Part of Bill's incredibly stupid web diary. Read some more today, yerhear!
|
Those of you with half decent web servers will know of the gem of information known at the server logs. All the information you need about who is doing what wih your web site. My own ISP Force 9 neatly packages the logs up every day and leaves them on the server.
An entry in log looks a bit like this...
snipped.ufl.edu - - [19/Dec/2002:01:24:04 +0000] "GET /docs/dist.html HTTP/1.1" 200 24254 "http://dmoz.org/Computers/Computer_Science/Distributed_Computing/" "Mozilla/4.0 (compatible; MSIE 6.0; Windows NT 5.0; Q312461)" www.bacchae.co.uk
So, on the 19th of December, someone from the University of Florida downloaded my primer on distributed computing using Microsoft Internet Explorer 6.0, coming from a link from the Open Directory Project.
Simple eh.
I was plesently surprised to see that Microsoft Excel can (almost) import these log files quite correctly. (It decided to split the date up into two fields.) This allowed me to easily query the logs and see what's going on. This bought up a few surprises. Anyway, here's a few nuggets of information I found, looking at the week from the 15th of December to the 22nd of December, 2002.
My diary is getting a good readership, but not from search engines. Accesses from people's browser bookmarks are in charge here, although a few came in from the time I mentioned it in my kuro5hin diary. One referal came from wilwheaton.net, but I have no no idea how.
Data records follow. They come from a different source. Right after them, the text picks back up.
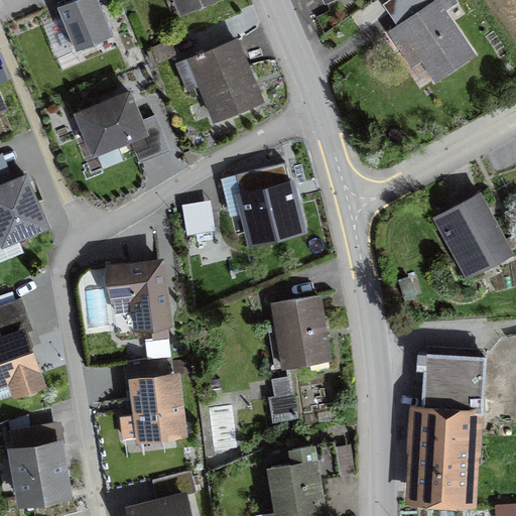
[(80,52),(118,35),(102,0),(72,0),(74,3),(61,8),(80,52)]
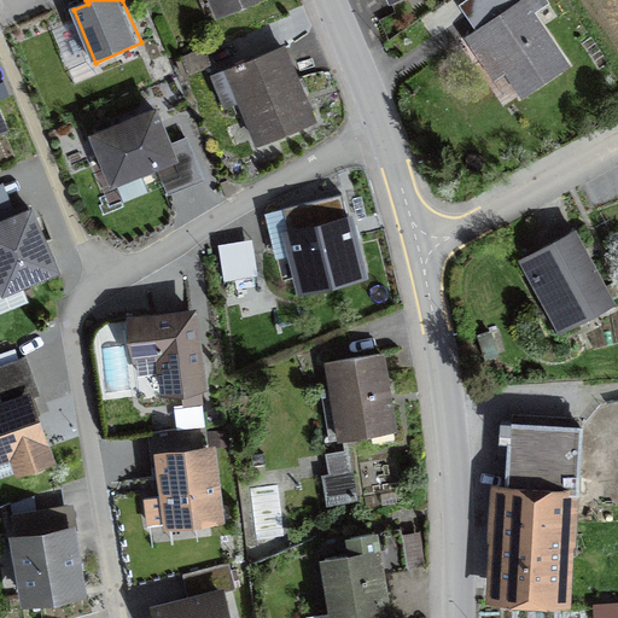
[(215,0),(220,15),(260,0),(215,0)]
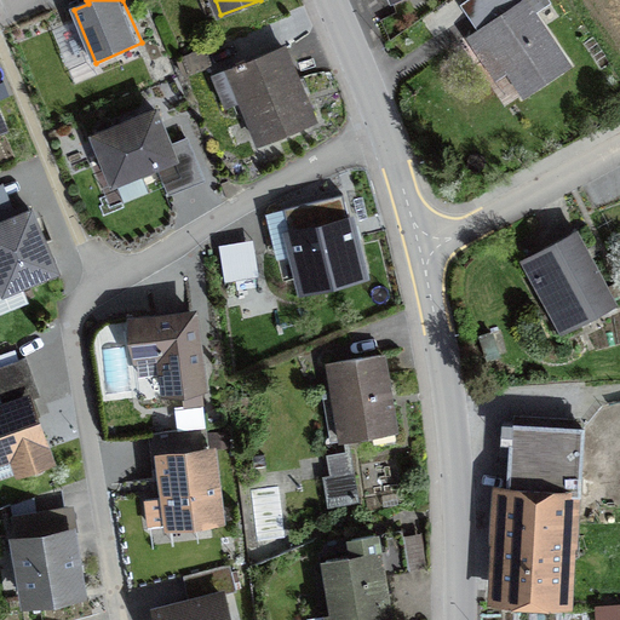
[(518,103),(574,63),(534,7),(544,0),(489,0),(486,3),(495,17),(469,36),(518,103)]
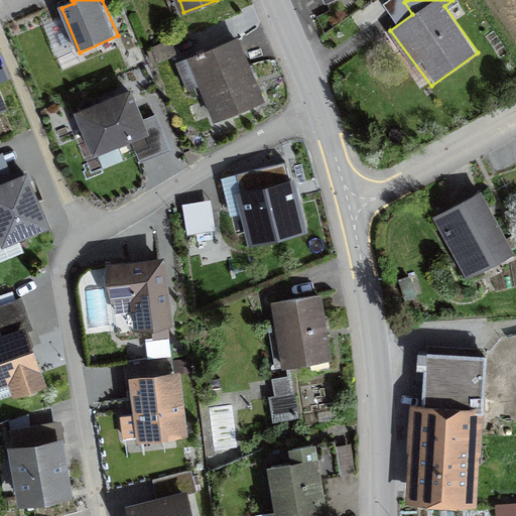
[(220,120),(270,99),(244,35),(194,55),(220,120)]
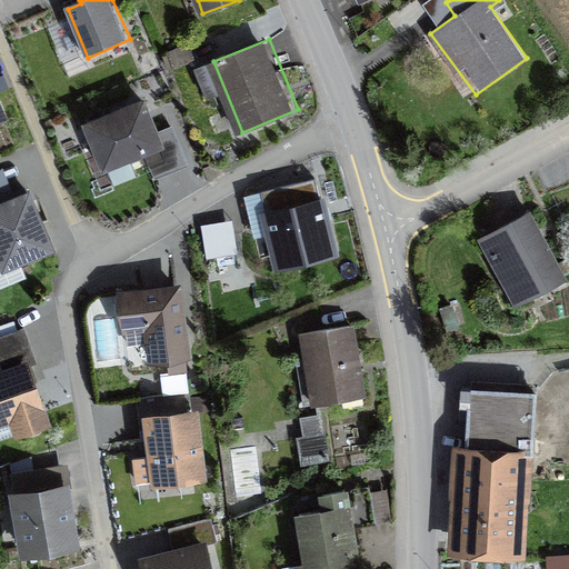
[(0,122),(12,118),(0,87),(0,122)]
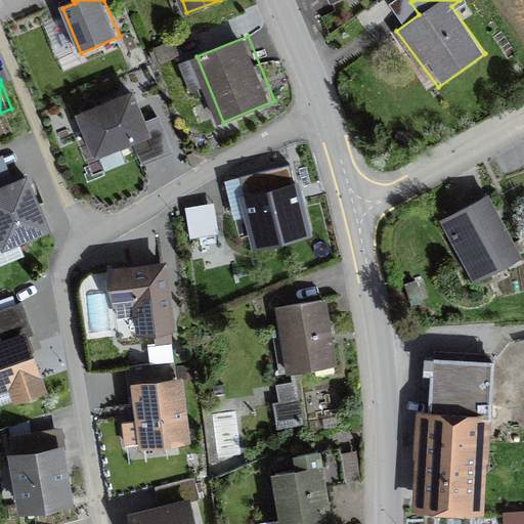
[(99,154),(158,132),(142,89),(84,111),(99,154)]
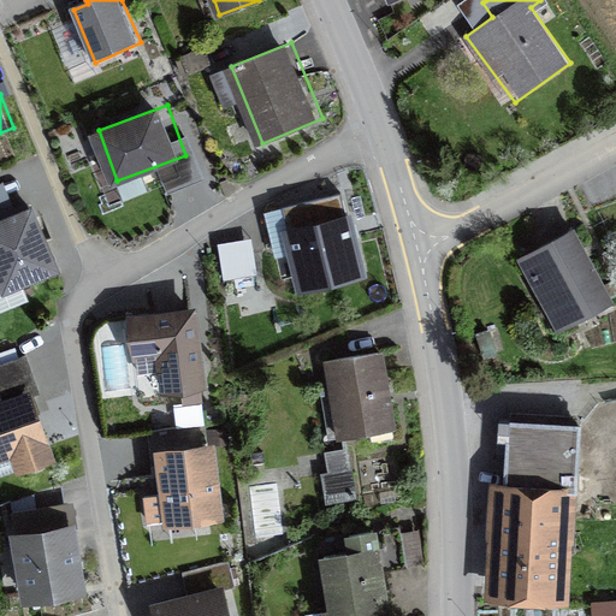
[(0,272),(6,289),(63,266),(37,202),(16,211),(4,178),(0,179),(0,272)]
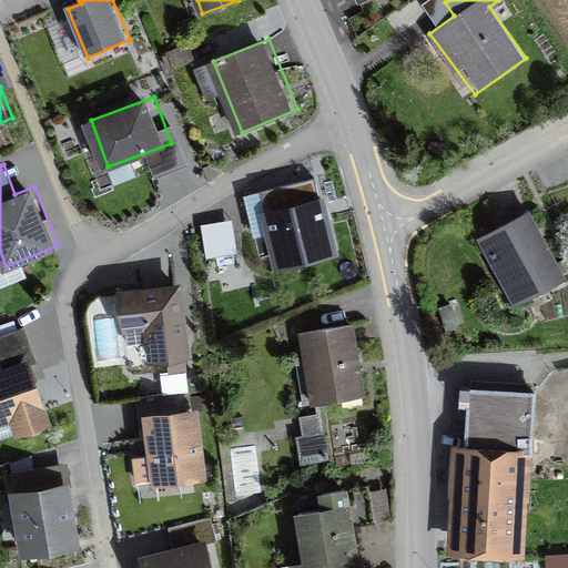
[(251,252),(311,237),(301,194),(277,201),(272,180),(217,193),(224,220),(242,215),(251,252)]
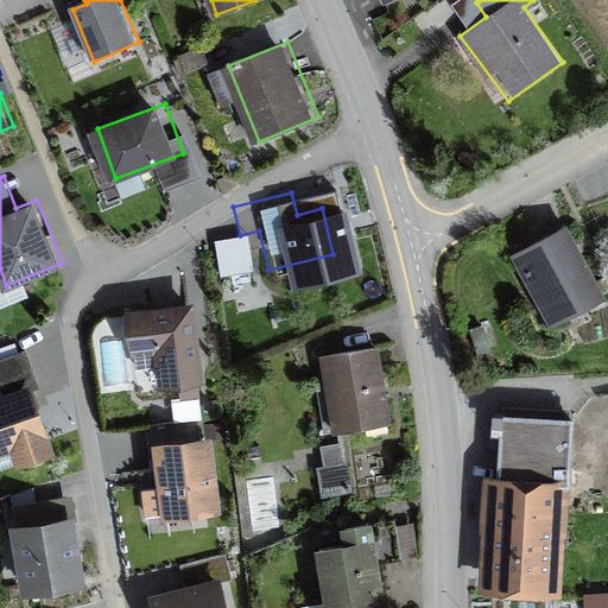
[(567,234),(518,260),(551,323),(600,298),(567,234)]
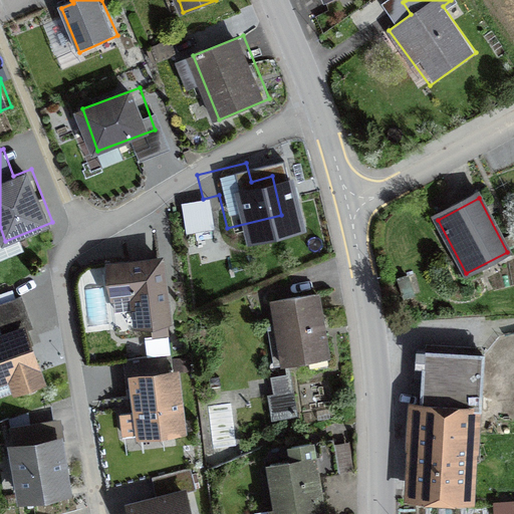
[(173,326),(164,259),(102,267),(109,315),(132,312),(134,332),(173,326)]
So where were all the search engines? Well, it seems that both google and altavista are still pointing to my old diary files. Before I started this diary as you see here, I used to manually edit one and keep the entries in the "/docs" directory, same place as I keep my well-linked-to distributed computing primer. Now all my diary entries have moved to "/diary/arc", and the old "/docs" files are not linked from anywhere. Yet three weeks and 20 googlebot scans later, people are still finding my old diary entries. Fortunately, I left the old documents where they were, so vistors still have something to read.
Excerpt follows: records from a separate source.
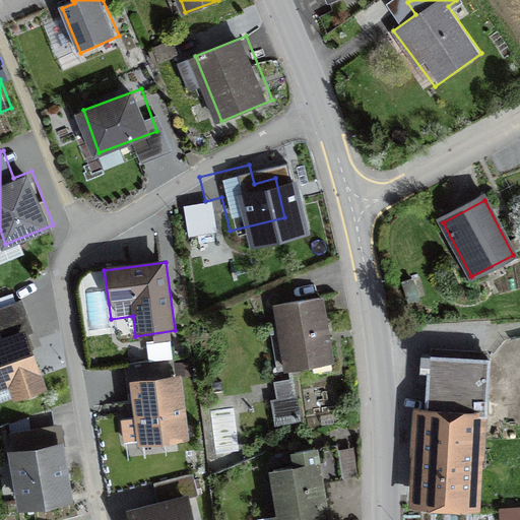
[(38,333),(24,296),(0,304),(0,387),(13,383),(19,401),(49,390),(29,336),(38,333)]
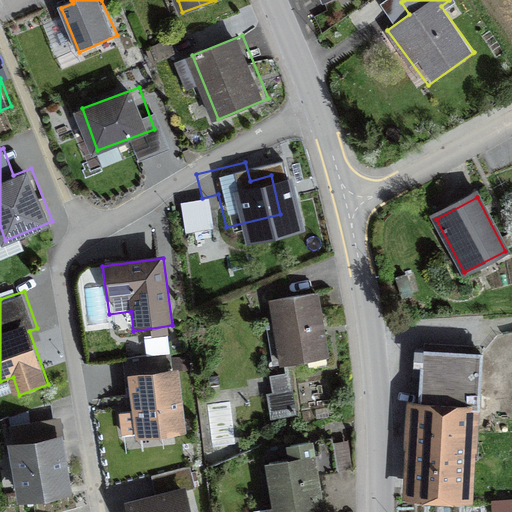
[(278,366),(328,357),(316,294),(267,303),(278,366)]
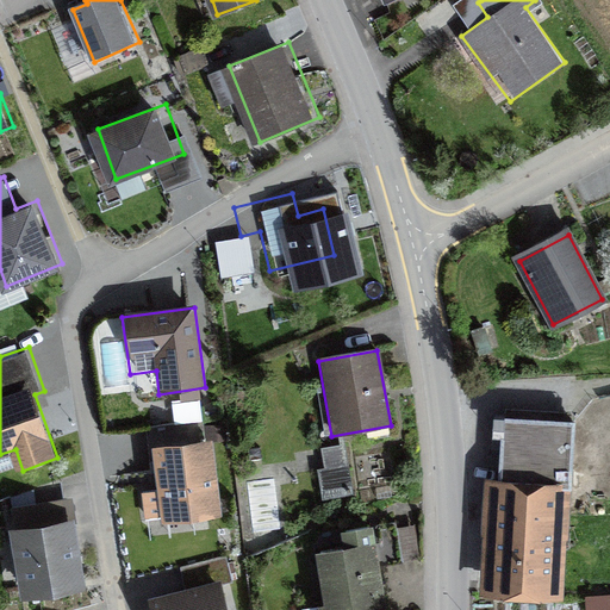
[(216,508),(199,421),(155,430),(167,490),(142,495),(148,522),(216,508)]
My two articles on the collapse of ITV Digital are usually found by people looking for technical information or porn. "sky digital frequencies" and "how to get porn on sky digital". Sorry lads.
Top of the 404 chart are the non-existant "robots.txt" and "favicon.ico". Perhaps I should write some. A few incredibly evil people tried looking for "formmail.pl". Ner ner.
Ah well. Readership is reasonable, but something is up with search engines. Best I could hope for I 'spose.